Michelle at Nom Nom Paleo wrote a truly fantastic post on night shift survival last week. I want to print it out and leave it all over the hospital. It has also inspired me - see comment about clean eating above - and validated stuff I learned on my own - example: strict schedule for sleeping, no exceptions! Here is the link if anyone is interested: http://nomnompaleo.com/post/55156756...he-night-shift.
Mark's fitness challenge comes a good time - when I am struggling with that aspect of primal living. Must think about this a lot. And think fairly quickly, and then stop thinking and start moving.
My new sleeping cave mattress arrived today. Actually it is called a camp futon. Although it is very simple, there were no instructions and I couldn't get it very firm. Just called LL Bean and they set me up with some facts, so I'll get it customized tomorrow. Too bad I left the valves closed - he said to leave them open for 12-18 hours. (Instructions would have been nice.)
Woke up really, really hungry and made some eggs and hot dogs. As often happens when I am eating really well, I took a couple of bites and totally lost all desire to eat. Weird. Ran around and did a lot of errands that I really didn't intend to do, and now I am quite tired and am at work. Oh well. Also walked in the door here and was suddenly starving. Luckily I had the leftover eggs and hot dogs!
I really miss ecks. I wonder how he is doing in Ecuador? I'm sure he's having a blast.
When I was getting dressed for work today I ran across an old pair of scrub pants that escaped my purge of a few months ago. I couldn't believe how big they are. I tried them on - two of me could have fit in there. And they used to be tight. Shudder.
I think you should hang on to those scrub pants. Put them on when ever you are feeling a little down on yourself and it should give you an instant boost! You're progress and success has been inspiring and encouraging to many of us.
Speaking of missing........ is still miss Judg.

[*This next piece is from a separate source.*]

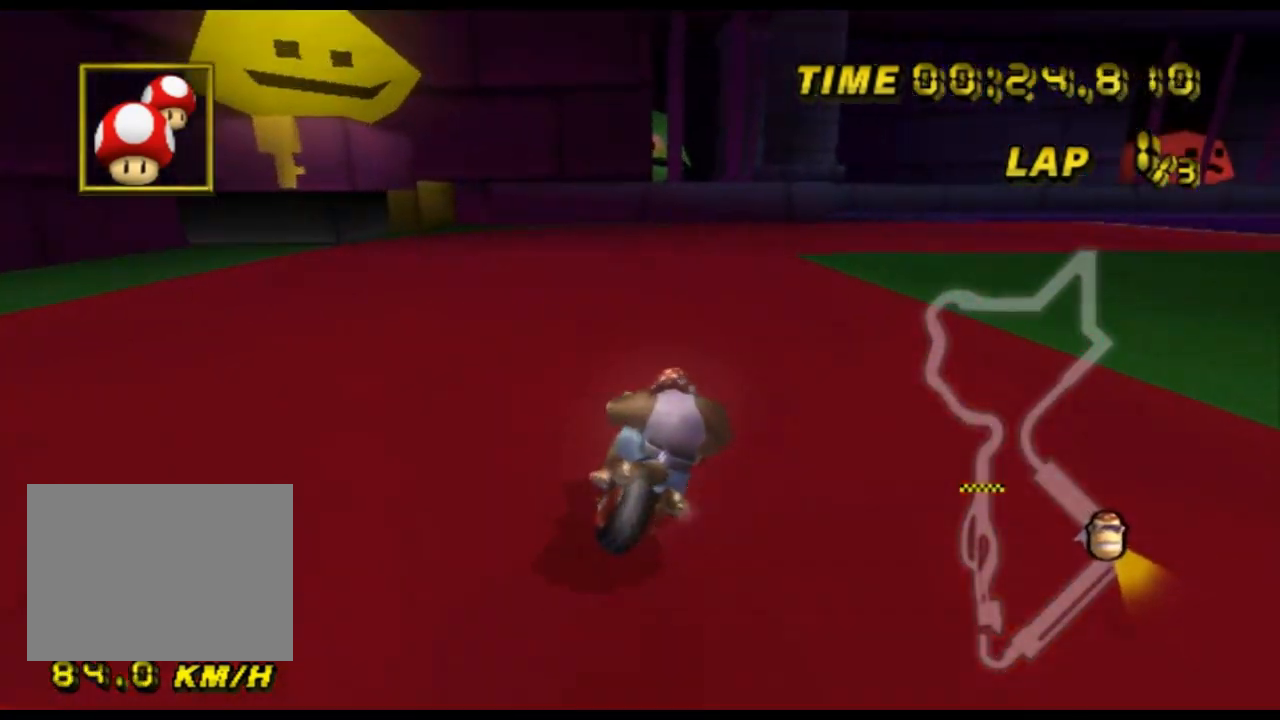
Gameplay with a controller (Nintendo layout); each line is a JSON object with the inputs held at the frame after it. "events" lists button and stick changes between this image and that frame as [ms after this image, input, new state], when the widget could be followed in between. Not read: B L3 R3 X Y Z.
{"buttons": ["A", "R1"], "left_stick": "up-right", "events": [[200, "left_stick", "up-right"]]}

She was always so upbeat and gave the best advice. I hope she didn't leave because some of us were dragging her down
Read post #2626
I miss Judg too, she posted a lot, always had something to say, kept the threads moving. Maybe she will come back. I've been surprised to see threads reappear after quite a long time. I've been here now for almost a year and a half, I'm almost an old-timer!
At work the past two nights my meal has been a large bowl of leafy greens with BV and EVOO and two poached eggs. Easy to make with a microwave. Delicious and satisfying.